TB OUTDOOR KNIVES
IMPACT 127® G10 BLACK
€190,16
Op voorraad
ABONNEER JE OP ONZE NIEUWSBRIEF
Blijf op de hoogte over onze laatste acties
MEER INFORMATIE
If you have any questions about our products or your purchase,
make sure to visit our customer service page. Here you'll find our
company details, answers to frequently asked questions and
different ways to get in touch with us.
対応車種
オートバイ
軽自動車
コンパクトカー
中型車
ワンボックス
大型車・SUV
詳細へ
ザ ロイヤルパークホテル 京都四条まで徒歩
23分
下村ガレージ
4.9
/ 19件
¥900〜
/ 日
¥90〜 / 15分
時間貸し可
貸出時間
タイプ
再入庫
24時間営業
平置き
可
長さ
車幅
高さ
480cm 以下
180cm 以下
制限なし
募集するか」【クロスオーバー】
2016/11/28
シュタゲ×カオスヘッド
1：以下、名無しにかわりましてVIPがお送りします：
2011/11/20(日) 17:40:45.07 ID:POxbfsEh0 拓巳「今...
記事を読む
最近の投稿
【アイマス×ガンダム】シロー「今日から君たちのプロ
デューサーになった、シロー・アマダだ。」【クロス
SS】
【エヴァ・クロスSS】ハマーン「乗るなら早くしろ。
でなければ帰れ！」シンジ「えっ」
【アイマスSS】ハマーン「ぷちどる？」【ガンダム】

* * *

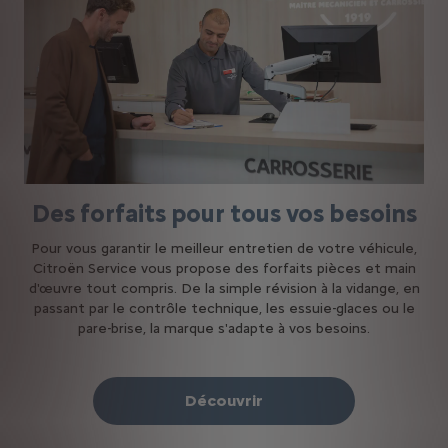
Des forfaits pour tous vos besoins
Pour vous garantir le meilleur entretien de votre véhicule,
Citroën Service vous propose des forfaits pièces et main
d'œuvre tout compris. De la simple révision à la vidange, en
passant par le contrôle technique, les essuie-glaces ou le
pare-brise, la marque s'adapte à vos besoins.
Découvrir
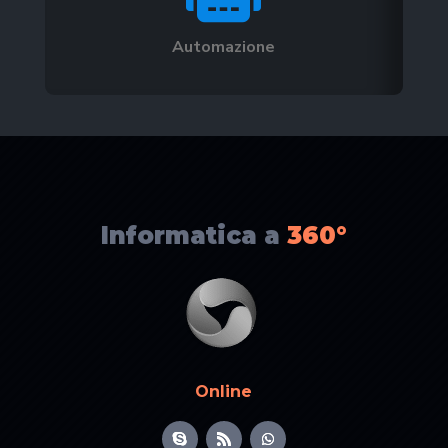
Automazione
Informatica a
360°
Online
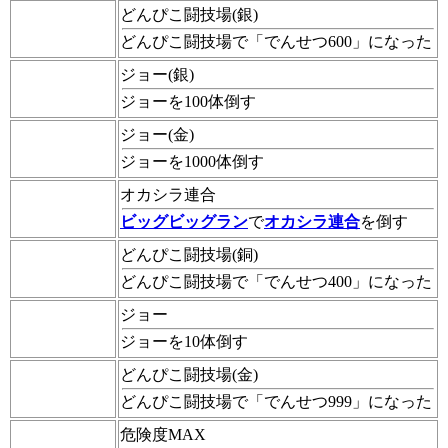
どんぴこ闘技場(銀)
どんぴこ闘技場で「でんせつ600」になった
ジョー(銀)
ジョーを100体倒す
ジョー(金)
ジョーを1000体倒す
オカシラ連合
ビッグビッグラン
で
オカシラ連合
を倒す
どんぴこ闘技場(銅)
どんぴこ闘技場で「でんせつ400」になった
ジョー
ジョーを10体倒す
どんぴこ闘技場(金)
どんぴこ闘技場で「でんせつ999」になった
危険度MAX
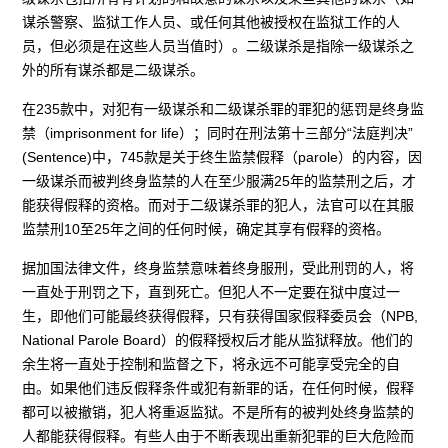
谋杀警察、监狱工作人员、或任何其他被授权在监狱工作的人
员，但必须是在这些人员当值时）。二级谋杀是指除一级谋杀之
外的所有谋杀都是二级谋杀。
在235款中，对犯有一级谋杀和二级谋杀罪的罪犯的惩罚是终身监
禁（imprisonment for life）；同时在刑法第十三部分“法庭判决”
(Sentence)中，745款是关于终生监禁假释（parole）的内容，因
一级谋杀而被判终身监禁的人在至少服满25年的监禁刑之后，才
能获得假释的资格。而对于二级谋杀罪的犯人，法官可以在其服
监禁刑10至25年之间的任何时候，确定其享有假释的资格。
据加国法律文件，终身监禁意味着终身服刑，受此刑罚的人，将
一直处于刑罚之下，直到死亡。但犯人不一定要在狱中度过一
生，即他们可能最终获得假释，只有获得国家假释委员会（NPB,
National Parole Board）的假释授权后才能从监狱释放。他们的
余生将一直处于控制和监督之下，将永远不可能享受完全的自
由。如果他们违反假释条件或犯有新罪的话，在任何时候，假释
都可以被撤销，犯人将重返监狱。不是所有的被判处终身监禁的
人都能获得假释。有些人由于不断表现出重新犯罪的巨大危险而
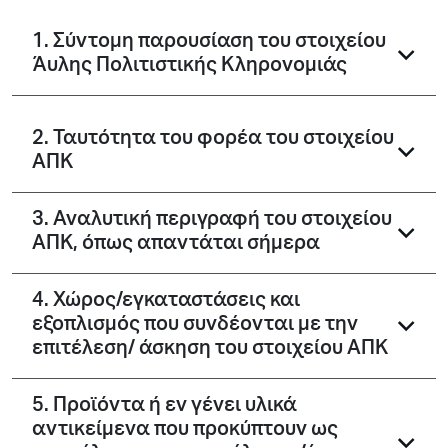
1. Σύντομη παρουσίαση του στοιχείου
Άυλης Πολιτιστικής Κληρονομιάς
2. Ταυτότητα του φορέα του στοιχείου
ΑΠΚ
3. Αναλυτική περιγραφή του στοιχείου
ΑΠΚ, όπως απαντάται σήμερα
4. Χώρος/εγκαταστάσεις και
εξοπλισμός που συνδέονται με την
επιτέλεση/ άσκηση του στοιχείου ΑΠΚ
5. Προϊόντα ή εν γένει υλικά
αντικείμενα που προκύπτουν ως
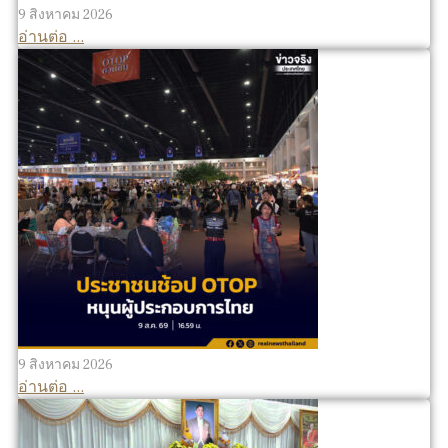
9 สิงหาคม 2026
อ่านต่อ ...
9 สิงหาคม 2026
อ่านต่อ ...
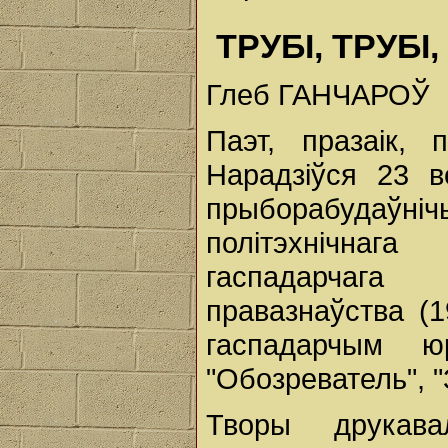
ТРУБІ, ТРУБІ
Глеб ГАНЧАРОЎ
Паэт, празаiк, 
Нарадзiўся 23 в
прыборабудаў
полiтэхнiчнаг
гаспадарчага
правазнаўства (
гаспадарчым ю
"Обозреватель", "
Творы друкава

==

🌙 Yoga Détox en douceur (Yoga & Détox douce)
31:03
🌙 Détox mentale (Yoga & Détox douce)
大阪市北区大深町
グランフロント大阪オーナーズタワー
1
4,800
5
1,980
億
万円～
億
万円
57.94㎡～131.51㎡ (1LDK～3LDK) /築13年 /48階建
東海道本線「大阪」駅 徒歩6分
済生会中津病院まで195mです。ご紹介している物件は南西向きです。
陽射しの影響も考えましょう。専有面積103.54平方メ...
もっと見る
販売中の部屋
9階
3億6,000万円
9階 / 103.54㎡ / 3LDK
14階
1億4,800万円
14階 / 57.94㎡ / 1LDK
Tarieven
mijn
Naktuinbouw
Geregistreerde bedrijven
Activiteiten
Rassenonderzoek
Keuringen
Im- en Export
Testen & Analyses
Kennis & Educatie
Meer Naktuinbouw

* _EXERCISE DIRECTIONS_: Reproduce the part of the listing that opens with the line containing "1. Σύντομη παρουσίαση του στοιχείου" and closes with the line containing "Творы друкава", keeping each line unchanged. Leave out the picture markers.

* _RESPONSE TO THIS EXERCISE_:
1. Σύντομη παρουσίαση του στοιχείου
Άυλης Πολιτιστικής Κληρονομιάς
2. Ταυτότητα του φορέα του στοιχείου
ΑΠΚ
3. Αναλυτική περιγραφή του στοιχείου
ΑΠΚ, όπως απαντάται σήμερα
4. Χώρος/εγκαταστάσεις και
εξοπλισμός που συνδέονται με την
επιτέλεση/ άσκηση του στοιχείου ΑΠΚ
5. Προϊόντα ή εν γένει υλικά
αντικείμενα που προκύπτουν ως
9 สิงหาคม 2026
อ่านต่อ ...
9 สิงหาคม 2026
อ่านต่อ ...
ТРУБІ, ТРУБІ
Глеб ГАНЧАРОЎ
Паэт, празаiк, 
Нарадзiўся 23 в
прыборабудаў
полiтэхнiчнаг
гаспадарчага
правазнаўства (
гаспадарчым ю
"Обозреватель", "
Творы друкава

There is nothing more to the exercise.